Re: ANN: Sudoc bibliographic ans authority data from Yann Nicolas on 2011-07-10 (public-lod@w3.org from July 2011)

From: Yann Nicolas <nicolas@abes.fr>
Date: Sun, 10 Jul 2011 12:44:27 +0200 (CEST)
To: Antoine Isaac <aisaac@few.vu.nl>
Cc: public-lod@w3.org
Message-ID: <3271041.95838.1310294667051.JavaMail.root@eole.abes.fr>
Hi Antoine and all

----- Mail original -----
> De: "Antoine Isaac" <aisaac@few.vu.nl>
> À: public-lod@w3.org
> Envoyé: Dimanche 10 Juillet 2011 12:22:11
> Objet: Re: ANN: Sudoc bibliographic ans authority data
> Yann, Giovanni,
> 
> 
> > Which side effects are probable ?
> 
> 
> Giovanni has made the same comment on data.europeana.eu a couple of
> weeks ago.
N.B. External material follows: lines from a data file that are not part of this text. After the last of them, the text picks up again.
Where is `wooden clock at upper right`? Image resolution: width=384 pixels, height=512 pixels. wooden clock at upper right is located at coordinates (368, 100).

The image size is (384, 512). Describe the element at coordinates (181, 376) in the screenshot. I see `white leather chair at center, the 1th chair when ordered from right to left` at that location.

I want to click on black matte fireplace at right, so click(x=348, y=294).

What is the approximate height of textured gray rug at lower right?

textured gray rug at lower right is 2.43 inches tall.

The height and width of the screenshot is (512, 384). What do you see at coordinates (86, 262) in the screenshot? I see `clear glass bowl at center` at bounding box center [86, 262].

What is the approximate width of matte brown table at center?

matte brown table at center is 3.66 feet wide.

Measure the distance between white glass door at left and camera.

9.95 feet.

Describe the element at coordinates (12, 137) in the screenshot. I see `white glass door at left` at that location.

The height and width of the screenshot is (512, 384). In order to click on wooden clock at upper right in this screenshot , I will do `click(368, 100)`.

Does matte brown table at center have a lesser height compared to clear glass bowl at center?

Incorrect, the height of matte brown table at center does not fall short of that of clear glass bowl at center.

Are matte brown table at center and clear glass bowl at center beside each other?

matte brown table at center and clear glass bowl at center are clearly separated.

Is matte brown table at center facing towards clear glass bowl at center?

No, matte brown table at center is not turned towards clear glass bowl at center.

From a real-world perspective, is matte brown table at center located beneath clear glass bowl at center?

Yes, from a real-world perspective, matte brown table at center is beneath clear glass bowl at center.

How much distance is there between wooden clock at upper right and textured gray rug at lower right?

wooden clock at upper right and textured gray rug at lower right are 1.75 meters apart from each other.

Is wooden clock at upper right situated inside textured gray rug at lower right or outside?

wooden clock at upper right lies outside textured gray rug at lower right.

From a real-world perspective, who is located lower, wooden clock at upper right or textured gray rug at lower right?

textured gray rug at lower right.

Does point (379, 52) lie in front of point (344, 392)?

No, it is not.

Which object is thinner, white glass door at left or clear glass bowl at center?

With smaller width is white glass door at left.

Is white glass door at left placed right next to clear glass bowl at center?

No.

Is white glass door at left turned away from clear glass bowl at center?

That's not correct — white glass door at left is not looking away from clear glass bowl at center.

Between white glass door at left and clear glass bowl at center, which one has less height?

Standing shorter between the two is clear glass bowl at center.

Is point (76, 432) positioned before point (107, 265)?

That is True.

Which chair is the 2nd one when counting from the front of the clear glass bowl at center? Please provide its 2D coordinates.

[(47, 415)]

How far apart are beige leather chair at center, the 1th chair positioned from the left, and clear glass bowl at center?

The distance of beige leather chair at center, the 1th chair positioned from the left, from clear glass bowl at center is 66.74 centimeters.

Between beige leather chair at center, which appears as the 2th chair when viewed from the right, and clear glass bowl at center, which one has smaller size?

The data we serve there is different from the RDFa mark-up
> on our web portal.
> We had some reasons to do this, including, well, that the RDFa data is
> mixing the info and non-info resources for making easier data
> consumption (not mandatorily by search engines, btw), and working with
> URIs that pre-date our linked data service.
> 
> The RDFa and the RDF obtained with LD-style conneg is also not about
> the same URIs, which should avoid any confusion.


I can't see any "confusion" if you publish complementary data about the same resource URI (in our case) through complementary technologies.
I can imagine a burden for crawlers and other data consumers, but where is the confusion ?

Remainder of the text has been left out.